Das Gebäude ist aus Ziegeln errichtet. Der Empfangssaal ist eine einschiffige Halle, die von vier Kreuzgewölben überspannt wird und sich im hohen Sockelgeschoss befindet. Im Westen schließt sich der prunkvolle Heilige Vorraum an, zu dem von Süden eine offene Steintreppe, bekannt als Rote Treppe, führt. Die quadratische Halle, die von Gewölben getragen wird, die auf Wänden und einem zentralen Pfeiler ruhen, ist typisch für die russische Zivilarchitektur des 15. und 16. Jahrhunderts. Über zwei Jahrhunderte blieb der Granowita-Palast mit einer Fläche von 495 Quadratmetern der größte Saal in der russischen Architektur.
Der Name des Palastes bezieht sich auf die architektonische Gestaltung der Hauptfassade nach Osten, die auf den Kathedralenplatz blickt. Sie ist mit weißen Steinen verkleidet, von denen jeder an vier Seiten bearbeitet ist, was als "Diamant-Rustik" bezeichnet wird und typisch für die italienische Architektur der Renaissance ist. Die Seitenfassaden hatten glatte Ziegelflächen, die "ziegelrot" gefärbt waren.

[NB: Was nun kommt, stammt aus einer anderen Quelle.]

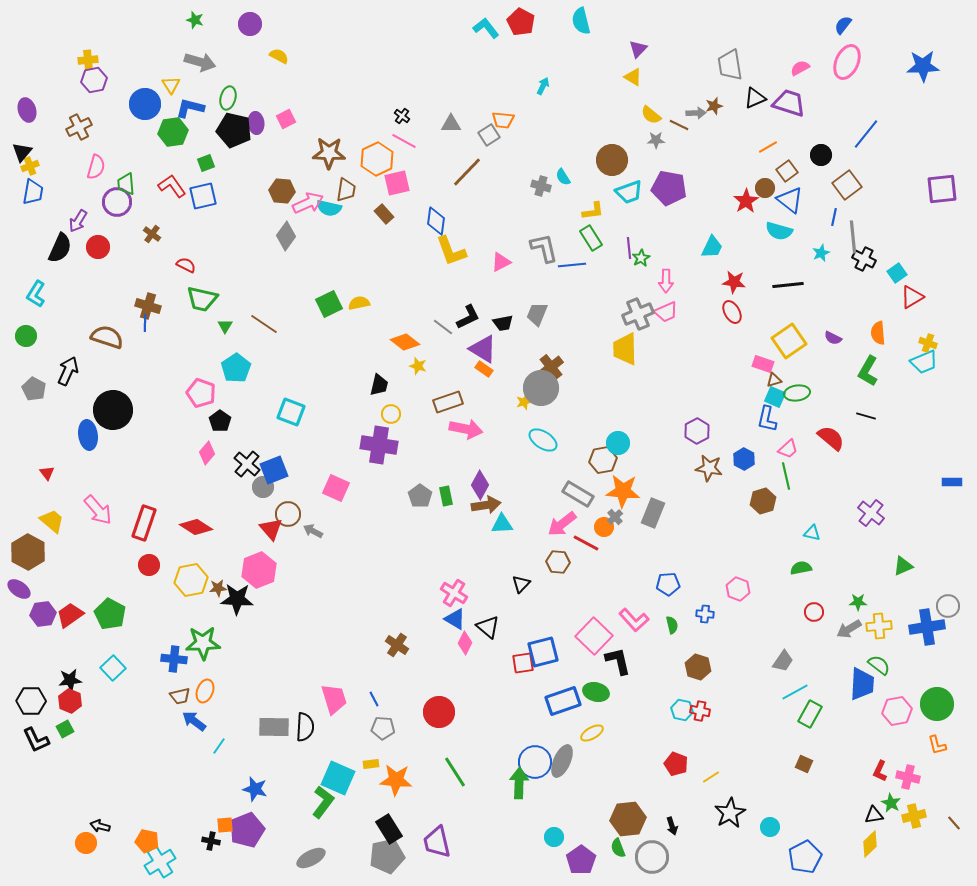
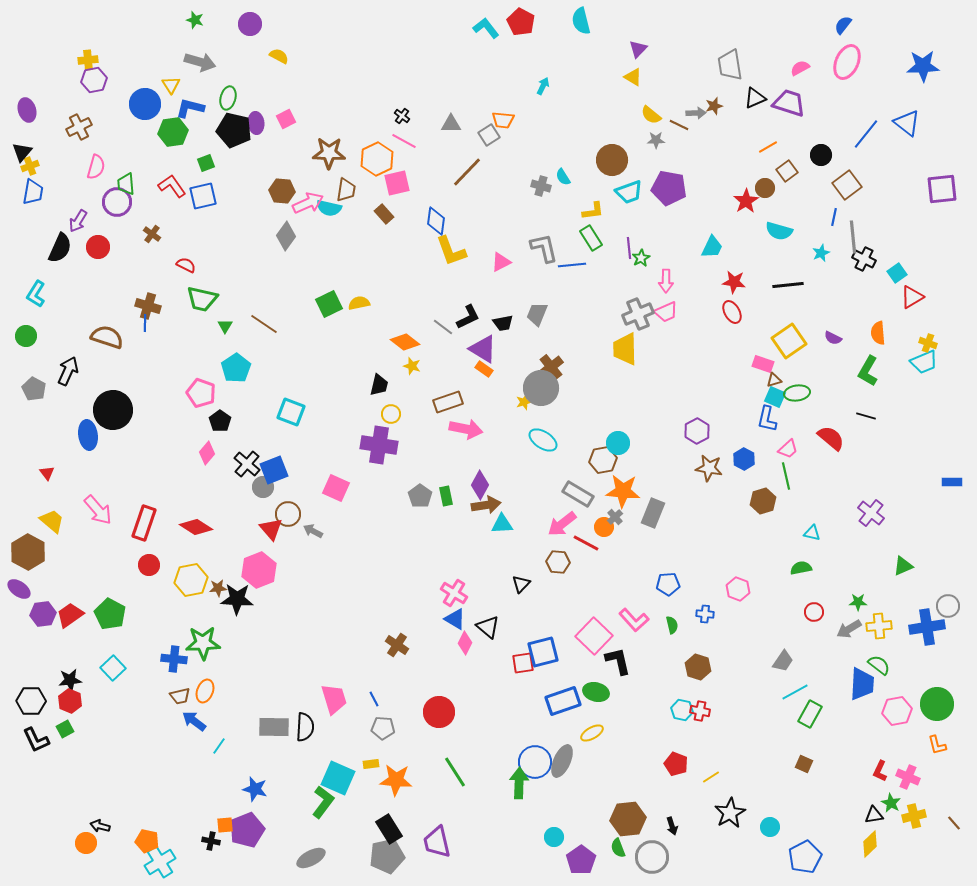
blue triangle at (790, 200): moved 117 px right, 77 px up
yellow star at (418, 366): moved 6 px left
pink cross at (908, 777): rotated 10 degrees clockwise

Der Granowita-Palast hatte ursprünglich ein hohes, vierseitiges, vergoldetes Dach, erhielt jedoch im 19. Jahrhundert das heutige niedrige, dreiseitige Dach. Die Fensteröffnungen hatten ursprünglich die Form von paarweise angeordneten Spitzbögen, die durch eine Säule getrennt und von einem rechteckigen Rahmen umgeben waren, ähnlich den Fenstern italienischer Paläste. Die vorhandenen Fenster mit barocken Rahmen stammen aus der letzten Viertel des 17. Jahrhunderts.

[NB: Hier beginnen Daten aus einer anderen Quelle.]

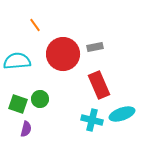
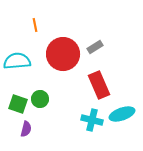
orange line: rotated 24 degrees clockwise
gray rectangle: rotated 21 degrees counterclockwise
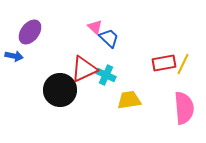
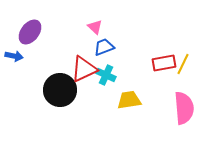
blue trapezoid: moved 5 px left, 9 px down; rotated 65 degrees counterclockwise
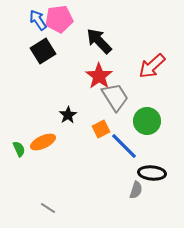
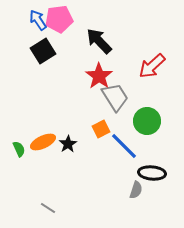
black star: moved 29 px down
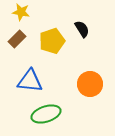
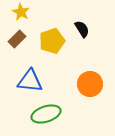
yellow star: rotated 18 degrees clockwise
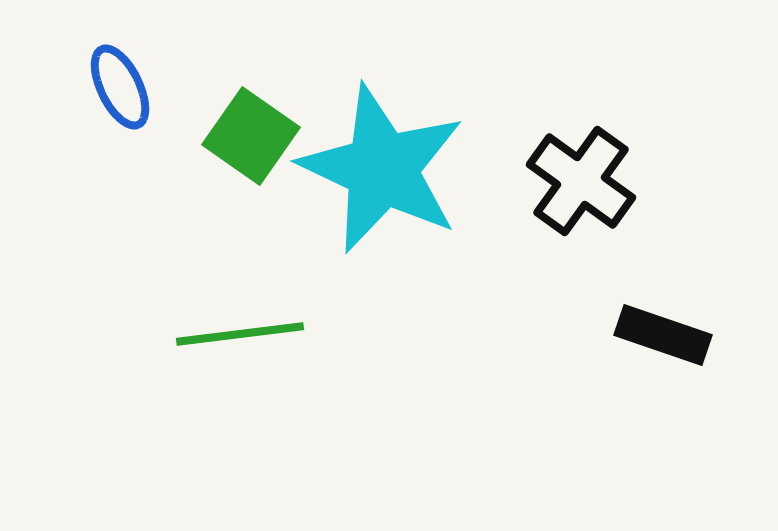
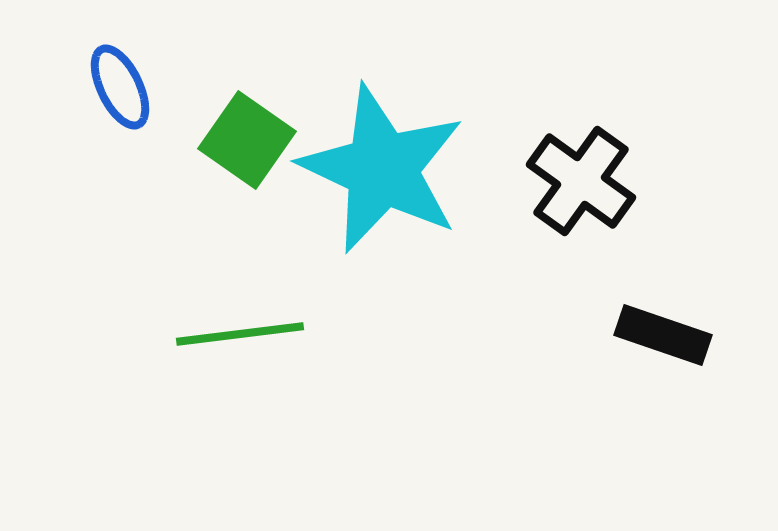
green square: moved 4 px left, 4 px down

Der hervortretende Bau des Palastes mit seiner reich dekorierten Hauptfassade, die tiefe Licht- und Schatteneffekte erzeugt, beeinflusst aktiv das architektonische Erscheinungsbild des Kathedralenplatzes.
Im 16. Jahrhundert wurden die Wände und Gewölbe des Palastes mit Fresken bemalt. 1668 erneuerte Simon Ushakov die Malerei und erstellte ein detailliertes Verzeichnis der Motive. Die bis heute erhaltene Malerei wurde 1881 von Palekh-Ikonenmalern gemäß Ushakovs Verzeichnis ausgeführt.
Beim Bau des Großen Kreml-Palastes in den Jahren 1838-1849 wurde der Granowita-Palast in den neuen Komplex der Palastgebäude integriert und über die Heiligen Vorräume mit dem Wladimir-Saal verbunden.
Während der Restaurierung in den Jahren 1967-1968 wurden das einzigartige geschnitzte weiße Steintor in der Westwand des Palastes und die reliefartige Dekoration des zentralen Pfeilers wiederhergestellt. In den Jahren 1992-1994 wurde die Rote Treppe, die in den 1930er Jahren abgerissen wurde, neu errichtet.
Heute dient der Granowita-Palast als einer der repräsentativen Säle in der Residenz des Präsidenten der Russischen Föderation.